Training-Free In-Context Forensic Chain for Image Manipulation Detection and Localization
Rui Chen, Bin Liu, Changtao Miao, Xinghao Wang, Yi Li, Tao Gong, Qi Chu, Nenghai Yu
TL;DR
This work tackles image manipulation localization without dense pixel-level annotations by introducing ICFC, a training-free framework that combines Rule Decomposition and Filtering (RDF) with Objectified Rule Sets and Multi-step Progressive Reasoning (MPR) to guide multi-modal language models. RDF converts vague forensic cues into interpretable rules, filtered by CLIP to provide relevant priors, while MPR mirrors expert workflows to produce coarse bounding boxes refined through iterative reasoning and SAM-based pixel-level segmentation, along with human-readable explanations.
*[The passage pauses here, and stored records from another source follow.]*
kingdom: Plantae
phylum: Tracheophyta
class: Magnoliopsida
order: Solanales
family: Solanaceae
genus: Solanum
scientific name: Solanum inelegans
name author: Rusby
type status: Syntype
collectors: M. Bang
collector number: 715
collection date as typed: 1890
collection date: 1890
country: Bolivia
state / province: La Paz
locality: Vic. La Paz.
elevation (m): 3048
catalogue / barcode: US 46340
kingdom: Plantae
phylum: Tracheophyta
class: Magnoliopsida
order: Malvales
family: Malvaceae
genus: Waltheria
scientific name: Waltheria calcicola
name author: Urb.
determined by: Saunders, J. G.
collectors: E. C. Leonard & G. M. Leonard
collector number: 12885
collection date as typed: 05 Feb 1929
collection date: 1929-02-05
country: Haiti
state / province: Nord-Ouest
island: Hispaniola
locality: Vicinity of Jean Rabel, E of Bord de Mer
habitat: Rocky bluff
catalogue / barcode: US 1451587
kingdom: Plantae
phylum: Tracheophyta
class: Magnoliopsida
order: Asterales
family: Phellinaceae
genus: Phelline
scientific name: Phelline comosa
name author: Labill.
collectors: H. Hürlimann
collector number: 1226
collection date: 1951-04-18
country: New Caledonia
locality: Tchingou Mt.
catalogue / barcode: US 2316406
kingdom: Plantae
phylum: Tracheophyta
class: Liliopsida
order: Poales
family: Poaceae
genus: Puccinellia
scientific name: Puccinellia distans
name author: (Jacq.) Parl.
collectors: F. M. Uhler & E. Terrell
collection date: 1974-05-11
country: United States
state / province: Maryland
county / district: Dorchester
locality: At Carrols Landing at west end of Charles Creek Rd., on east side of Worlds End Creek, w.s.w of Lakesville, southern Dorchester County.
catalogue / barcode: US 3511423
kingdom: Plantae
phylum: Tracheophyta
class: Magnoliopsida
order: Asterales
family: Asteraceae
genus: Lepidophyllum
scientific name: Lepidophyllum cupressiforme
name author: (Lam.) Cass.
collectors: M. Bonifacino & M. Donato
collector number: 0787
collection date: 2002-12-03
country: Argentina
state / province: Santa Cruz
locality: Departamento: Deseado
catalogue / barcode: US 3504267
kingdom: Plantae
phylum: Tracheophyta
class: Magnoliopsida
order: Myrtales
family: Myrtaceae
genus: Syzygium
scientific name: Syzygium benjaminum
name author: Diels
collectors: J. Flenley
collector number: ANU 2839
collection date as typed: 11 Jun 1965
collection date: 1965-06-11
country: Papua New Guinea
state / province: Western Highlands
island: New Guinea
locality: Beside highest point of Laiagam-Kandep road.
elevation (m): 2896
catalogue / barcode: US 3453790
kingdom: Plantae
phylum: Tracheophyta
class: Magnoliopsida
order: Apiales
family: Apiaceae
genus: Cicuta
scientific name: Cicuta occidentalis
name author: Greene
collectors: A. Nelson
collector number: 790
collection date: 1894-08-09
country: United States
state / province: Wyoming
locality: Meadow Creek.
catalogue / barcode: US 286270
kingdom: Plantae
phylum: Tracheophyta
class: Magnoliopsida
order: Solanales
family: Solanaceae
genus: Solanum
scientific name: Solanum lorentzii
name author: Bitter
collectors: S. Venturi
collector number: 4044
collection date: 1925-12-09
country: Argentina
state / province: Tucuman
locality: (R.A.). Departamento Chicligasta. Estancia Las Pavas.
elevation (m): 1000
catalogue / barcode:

The approach yields image-level judgments, fine-grained localization, and interpretable forensic rationales, achieving state-of-the-art performance among training-free methods and competitive results with weakly and fully supervised systems across six benchmarks. The findings highlight the potential of knowledge-guided, training-free paradigms for scalable, interpretable image forensics in practical security contexts.
Abstract
Advances in image tampering pose serious security threats, underscoring the need for effective image manipulation localization (IML). While supervised IML achieves strong performance, it depends on costly pixel-level annotations. Existing weakly supervised or training-free alternatives often underperform and lack interpretability. We propose the In-Context Forensic Chain (ICFC), a training-free framework that leverages multi-modal large language models (MLLMs) for interpretable IML tasks. ICFC integrates an objectified rule construction with adaptive filtering to build a reliable knowledge base and a multi-step progressive reasoning pipeline that mirrors expert forensic workflows from coarse proposals to fine-grained forensics results. This design enables systematic exploitation of MLLM reasoning for image-level classification, pixel-level localization, and text-level interpretability. Across multiple benchmarks, ICFC not only surpasses state-of-the-art training-free methods but also achieves competitive or superior performance compared to weakly and fully supervised approaches.